(Camera metadata records)
***

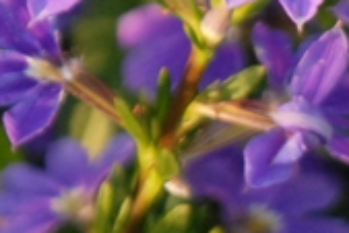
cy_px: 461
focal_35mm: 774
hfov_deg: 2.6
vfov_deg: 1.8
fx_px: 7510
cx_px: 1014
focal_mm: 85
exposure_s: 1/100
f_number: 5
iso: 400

***

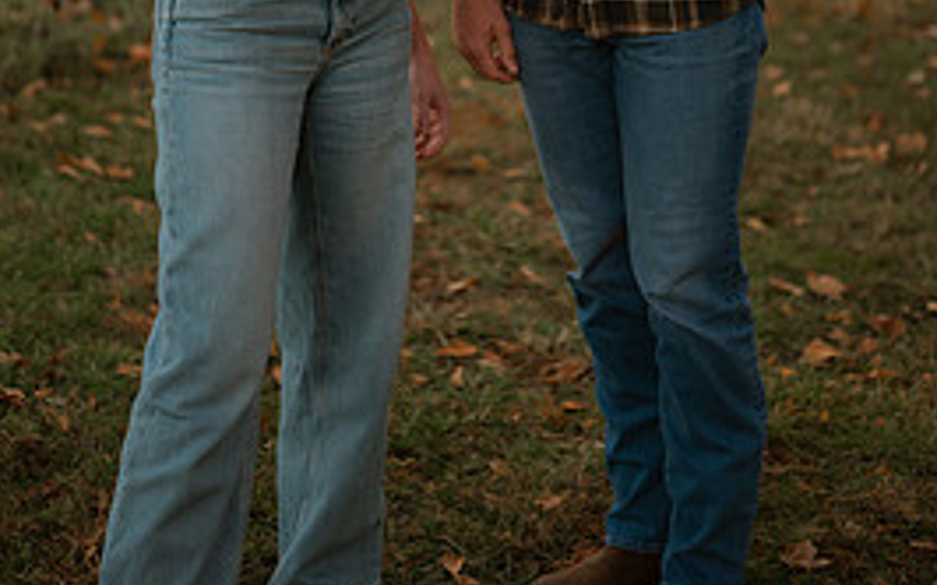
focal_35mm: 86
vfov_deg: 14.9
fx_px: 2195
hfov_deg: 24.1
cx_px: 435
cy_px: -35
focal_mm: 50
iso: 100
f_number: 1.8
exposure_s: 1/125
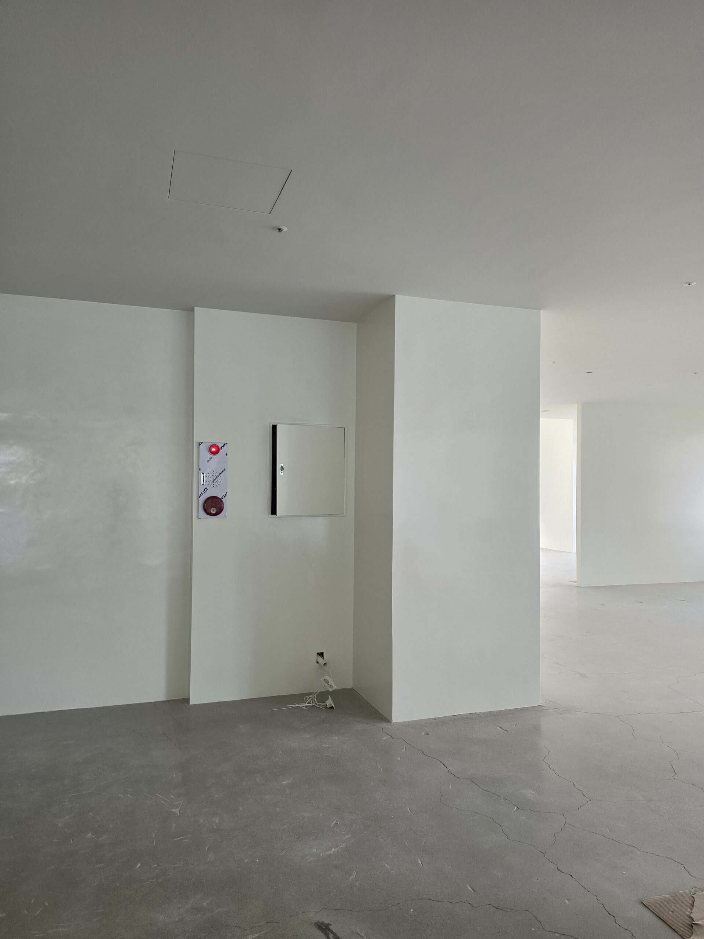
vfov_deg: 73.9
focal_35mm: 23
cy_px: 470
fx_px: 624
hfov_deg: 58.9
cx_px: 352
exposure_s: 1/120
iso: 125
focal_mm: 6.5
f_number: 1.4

***

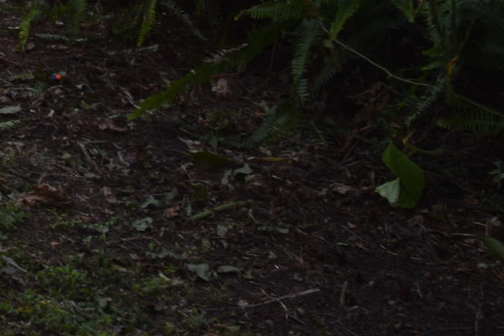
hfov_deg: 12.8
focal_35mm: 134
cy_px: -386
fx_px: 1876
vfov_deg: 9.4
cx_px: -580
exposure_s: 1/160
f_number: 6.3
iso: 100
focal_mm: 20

***

Task goal> Look above for the line containing "focal_35mm: 23". Output from there through the line containing "f_number: 1.4", exactly and inclusively.

The answer>
focal_35mm: 23
cy_px: 470
fx_px: 624
hfov_deg: 58.9
cx_px: 352
exposure_s: 1/120
iso: 125
focal_mm: 6.5
f_number: 1.4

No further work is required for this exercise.